Leaving out the images, return the data below exactly as it is written.

DATA PROVIDED:
--

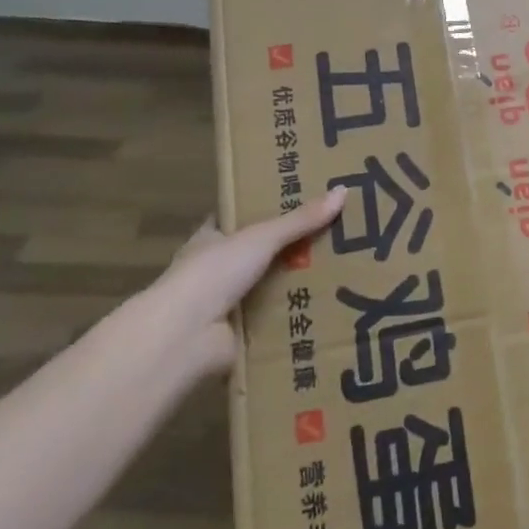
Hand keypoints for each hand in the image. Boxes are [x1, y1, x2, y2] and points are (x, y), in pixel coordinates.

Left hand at [131, 189, 347, 374]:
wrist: (185, 337)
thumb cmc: (214, 274)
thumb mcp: (262, 238)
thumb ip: (300, 219)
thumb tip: (343, 191)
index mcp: (211, 241)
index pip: (239, 220)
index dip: (266, 210)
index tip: (303, 202)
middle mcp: (215, 271)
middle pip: (260, 255)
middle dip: (293, 250)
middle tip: (337, 238)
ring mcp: (225, 305)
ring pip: (269, 288)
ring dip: (297, 286)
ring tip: (343, 273)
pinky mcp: (239, 335)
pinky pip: (274, 322)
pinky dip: (295, 318)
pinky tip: (328, 311)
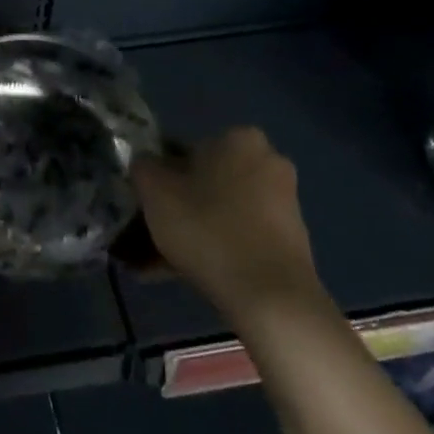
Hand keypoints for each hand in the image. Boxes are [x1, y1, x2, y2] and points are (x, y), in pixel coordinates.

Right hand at [131, 128, 322, 324]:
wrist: (269, 295)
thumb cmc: (207, 228)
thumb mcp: (154, 191)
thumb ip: (143, 167)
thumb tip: (146, 165)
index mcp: (238, 138)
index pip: (184, 150)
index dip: (159, 178)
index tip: (146, 206)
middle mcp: (267, 160)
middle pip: (205, 181)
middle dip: (178, 206)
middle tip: (151, 235)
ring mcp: (284, 201)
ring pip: (221, 210)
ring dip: (192, 230)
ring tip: (160, 265)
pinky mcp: (291, 237)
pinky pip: (240, 234)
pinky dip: (215, 247)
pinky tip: (186, 274)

--

RESPONSE TO THIS TASK:
Hand keypoints for each hand in the image. Boxes are [x1, y1, x2, y2] and points are (x, y), in pixel coordinates.

Left hand at [131, 189, 347, 374]:
wrist: (185, 337)
thumb cmc: (214, 274)
thumb mcp: (262, 238)
thumb ip: (300, 219)
thumb tip: (343, 191)
index mcp: (211, 241)
index pip: (239, 220)
index dip: (266, 210)
index tip: (303, 202)
middle mcp: (215, 271)
middle pip: (260, 255)
middle dip: (293, 250)
middle tip: (337, 238)
ring mcp: (225, 305)
ring pip: (269, 288)
ring dip: (297, 286)
ring tip: (343, 273)
pinky mcp: (239, 335)
pinky pip: (274, 322)
pinky dip: (295, 318)
pinky tip: (328, 311)
Hand keypoints for each hand in the image. Boxes are [x1, y1, x2, y2] and points are (x, y), in pixel coordinates.

Right hand at [131, 128, 322, 324]:
wrist: (269, 295)
thumb cmc: (207, 228)
thumb mcp: (154, 191)
thumb ip: (143, 167)
thumb tip: (146, 165)
index mcp: (238, 138)
index pip: (184, 150)
index dip: (159, 178)
index tip: (146, 206)
middle mcp: (267, 160)
middle pip: (205, 181)
middle dip: (178, 206)
middle tip: (151, 235)
ring mcp: (284, 201)
ring pip: (221, 210)
ring dip: (192, 230)
ring tip: (160, 265)
pinky mcp: (291, 237)
pinky pip: (240, 234)
pinky dip: (215, 247)
pinky tip: (186, 274)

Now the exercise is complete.